The actual and potential harm caused by an offence is a significant consideration in sentencing. It would be natural to expect that drug offending carries various levels of harm, and that the nature of the drug and its quantity are relevant to assessing the harm caused by a particular offence. However, in the absence of specific legislative guidance, it may be difficult to convince a court that an offence in respect of one drug is less serious than the same offence in respect of another drug.

In Adams v R [2008] HCA 15 (23 April 2008) this argument was presented but the Court held that there was an insufficient foundation, legal or factual, for it to be considered.

Gleeson CJ, Hayne, Crennan and Kiefel JJ jointly, after a slightly inaccurate summary in para 3 (inaccurate in that the contrast between the two legislative schemes mentioned there is not as great as suggested because harm-based arguments are available under each, and the classification of MDMA in New Zealand is not as the Court was advised), observed that there are difficulties in contending that offending involving one drug in a particular category poses more or less harm than the same offending involving another drug in that category:

“[9] The appellant’s entire argument is based on the factual assertion that ‘MDMA … is less harmful to users and to society than heroin.’ The quantities in contemplation for the purposes of that comparison are unspecified. How much MDMA is being compared with how much heroin? Other aspects of the meaning of the proposition are equally unclear. Harm to users and society is a protean concept. Counsel had understandable difficulty explaining exactly what the proposition means, let alone demonstrating, by evidence available to the sentencing judge or matters of which a court could take judicial notice, that it was true. What kinds of user, and what kinds of harm to society, are under consideration? The social evils of trading in illicit drugs extend far beyond the physical consequences to individual consumers. As the Victorian Court of Appeal pointed out in R v Pidoto and O’Dea [2006] VSCA 185; (2006) 14 VR 269 at 282 [59], ‘questions arise as to whether the perniciousness of a substance is to be assessed by reference to the potential consequences of its ingestion for the user, or its effect upon the user’s behaviour and social interactions, or the overall social and economic costs to the community.’ Furthermore, in relation to some of these matters, scientific knowledge changes, and opinions differ, over time. Generalisations which seek to differentiate between the evils of the illegal trade in heroin and MDMA are to be approached with caution, and in the present case are not sustained by evidence, or material of which judicial notice can be taken.”

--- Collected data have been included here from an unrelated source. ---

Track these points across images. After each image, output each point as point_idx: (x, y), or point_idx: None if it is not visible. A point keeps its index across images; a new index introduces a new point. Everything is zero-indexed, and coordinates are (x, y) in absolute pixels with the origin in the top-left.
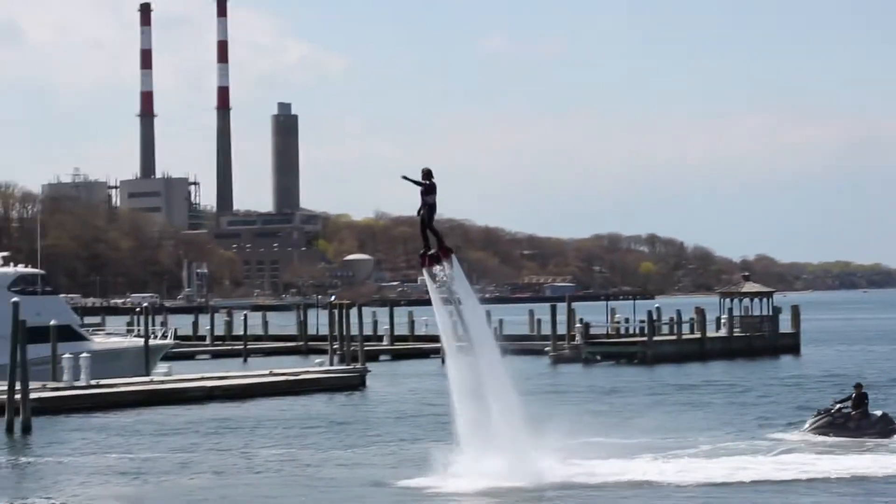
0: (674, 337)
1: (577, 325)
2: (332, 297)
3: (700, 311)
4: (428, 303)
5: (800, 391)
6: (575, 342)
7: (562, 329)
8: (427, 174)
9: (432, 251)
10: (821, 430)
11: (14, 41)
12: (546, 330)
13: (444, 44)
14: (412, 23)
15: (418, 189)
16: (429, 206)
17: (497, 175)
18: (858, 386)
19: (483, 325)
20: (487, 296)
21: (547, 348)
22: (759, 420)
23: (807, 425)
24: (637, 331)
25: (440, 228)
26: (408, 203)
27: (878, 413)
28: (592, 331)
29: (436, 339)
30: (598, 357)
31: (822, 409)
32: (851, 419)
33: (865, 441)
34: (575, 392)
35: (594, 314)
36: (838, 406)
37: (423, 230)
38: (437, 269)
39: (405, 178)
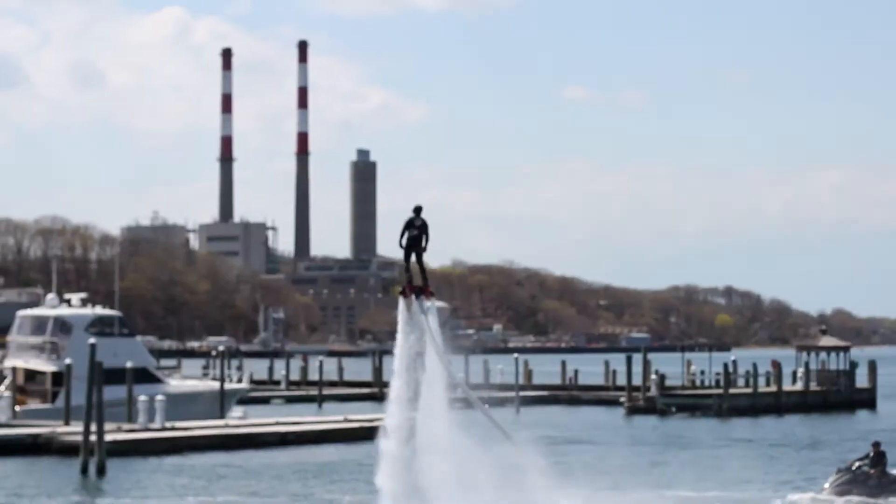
0: (750, 390)
1: (653, 376)
2: None
3: (776, 365)
4: (502, 351)
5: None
6: (650, 393)
7: (637, 380)
8: (417, 211)
9: (417, 284)
10: (842, 487)
11: (95, 84)
12: (621, 380)
13: (525, 92)
14: (493, 71)
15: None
16: (415, 240)
17: (574, 224)
18: (876, 444)
19: (442, 374)
20: (563, 345)
21: (622, 399)
22: (800, 476)
23: (827, 483)
24: (713, 383)
25: (498, 276)
26: (485, 252)
27: None
28: (668, 382)
29: (511, 387)
30: (674, 409)
31: (843, 468)
32: (872, 477)
33: (889, 499)
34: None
35: (669, 366)
36: (858, 464)
37: (408, 261)
38: (415, 303)
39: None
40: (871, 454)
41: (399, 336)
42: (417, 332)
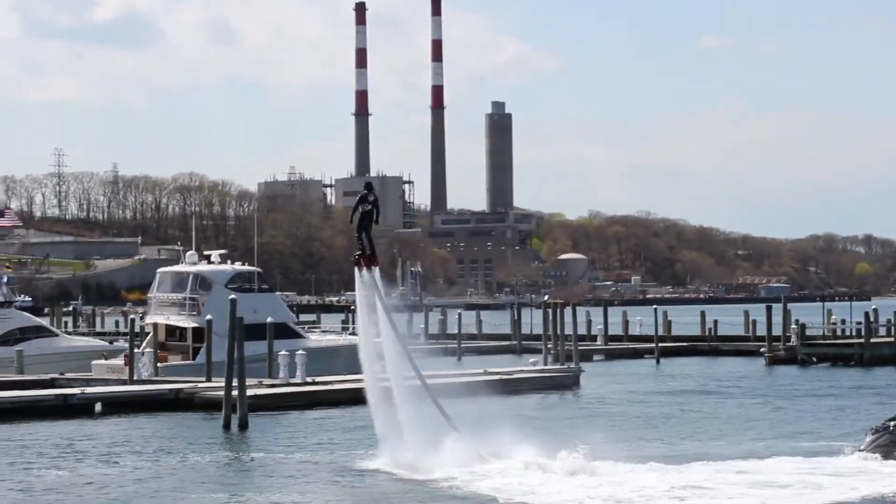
0: (891, 339)
1: (793, 326)
2: (546, 297)
3: None
4: (641, 303)
5: None
6: (790, 343)
7: (777, 330)
8: (368, 187)
9: (369, 253)
10: (883, 449)
11: (230, 42)
12: (761, 331)
13: (660, 42)
14: (627, 21)
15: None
16: (368, 216)
17: (712, 175)
18: None
19: (394, 330)
20: (701, 296)
21: (762, 349)
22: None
23: (864, 445)
24: (854, 332)
25: (635, 227)
26: (622, 203)
27: None
28: (808, 332)
29: (650, 339)
30: (814, 359)
31: (880, 426)
32: None
33: None
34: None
35: (809, 315)
36: (893, 424)
37: (360, 235)
38: (366, 272)
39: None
40: None
41: (357, 301)
42: (371, 298)
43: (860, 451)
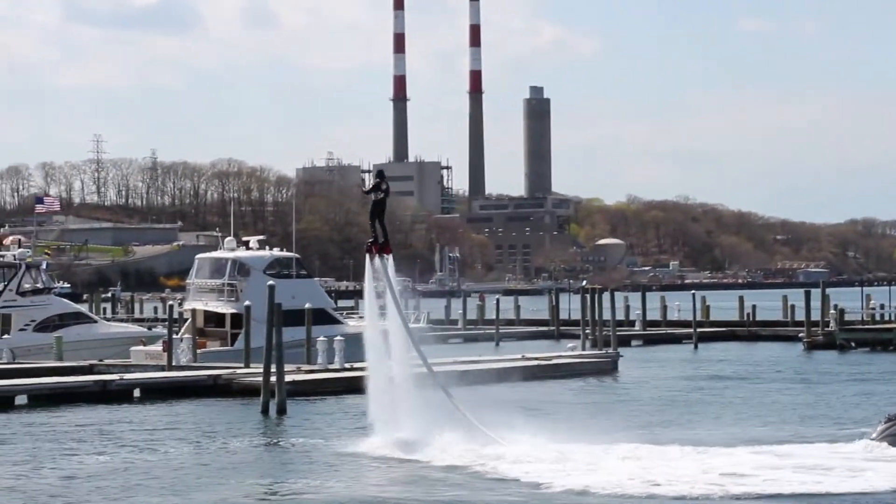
0: None
1: (832, 311)
2: (584, 282)
3: None
4: (680, 288)
5: None
6: (829, 328)
7: (815, 315)
8: (381, 175)
9: (381, 241)
10: (892, 439)
11: (269, 25)
12: (800, 316)
13: (700, 24)
14: (666, 3)
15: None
16: (381, 203)
17: (751, 158)
18: None
19: (401, 318)
20: (739, 281)
21: (801, 334)
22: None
23: (875, 434)
24: (892, 317)
25: (673, 212)
26: (660, 187)
27: None
28: (847, 317)
29: (688, 324)
30: (853, 344)
31: (893, 415)
32: None
33: None
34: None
35: (848, 300)
36: None
37: (373, 223)
38: (377, 260)
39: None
40: None
41: (366, 288)
42: (381, 286)
43: (871, 439)
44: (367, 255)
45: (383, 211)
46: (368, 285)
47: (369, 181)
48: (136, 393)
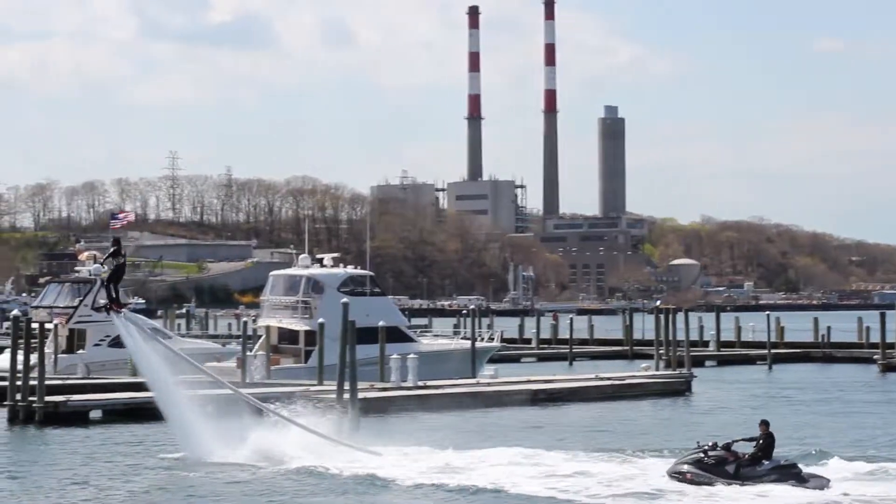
0: None
1: None
2: (658, 302)
3: None
4: (754, 309)
5: None
6: None
7: (891, 337)
8: (116, 242)
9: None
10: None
11: (345, 43)
12: (875, 338)
13: (776, 45)
14: (742, 23)
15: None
16: (121, 269)
17: (826, 179)
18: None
19: (159, 356)
20: (814, 302)
21: (875, 356)
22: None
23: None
24: None
25: (748, 233)
26: (734, 208)
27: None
28: None
29: (763, 345)
30: None
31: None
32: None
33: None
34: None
35: None
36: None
37: (109, 286)
38: (118, 317)
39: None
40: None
41: (125, 341)
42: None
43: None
44: (113, 314)
45: (122, 277)
46: (127, 340)
47: (443, 200)
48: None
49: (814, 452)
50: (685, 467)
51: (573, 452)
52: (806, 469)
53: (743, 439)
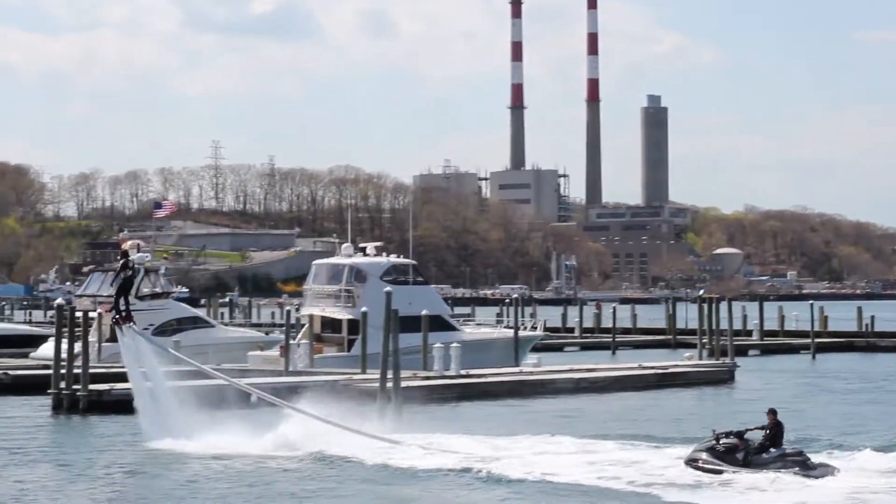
0: None
1: None
2: (701, 291)
3: None
4: (797, 298)
5: None
6: None
7: None
8: (125, 255)
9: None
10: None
11: (387, 33)
12: None
13: (819, 35)
14: (785, 13)
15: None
16: (129, 282)
17: (870, 168)
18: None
19: (159, 368)
20: (858, 291)
21: None
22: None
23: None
24: None
25: (791, 222)
26: (778, 197)
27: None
28: None
29: (806, 334)
30: None
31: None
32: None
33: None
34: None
35: None
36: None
37: (118, 298)
38: (124, 327)
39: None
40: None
41: (124, 357)
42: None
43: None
44: (118, 328)
45: (130, 288)
46: (125, 352)
47: (486, 189)
48: (253, 398)
49: (844, 443)
50: (700, 455)
51: (614, 441)
52: (816, 458)
53: (757, 427)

In New Zealand there has been some recognition of differences between drugs of the same class. In Albon v R 26/6/96, CA544/95 a scientific report was used to compare the potency of MDA with other class A controlled drugs, and in R v O’Donnell 1/8/96, CA101/96, a distinction was recognised between drugs of class A, according to whether they were addictive or non-addictive. But in R v Stanaway [1997] 3 NZLR 129; (1997) 15 CRNZ 32 (CA) it was held that the criminality must be assessed in the circumstances of each particular case and that potential for addiction may not be the predominant measure of perniciousness in the light of physical and psychological effects and other social considerations. In R v Arthur [2005] 3 NZLR 739; (2005) 21 CRNZ 453 (CA), the Court recognised, at para 13, that the distinction between the hallucinogenic and the non-hallucinogenic Class A drugs may be relevant, and for the purposes of the case recognised that methamphetamine was non-hallucinogenic.

The point made by the High Court of Australia in Adams v R is that submissions of this nature must be supported by evidence, before the court will even begin to grapple with how it should make distinctions between similar offending in respect of different drugs.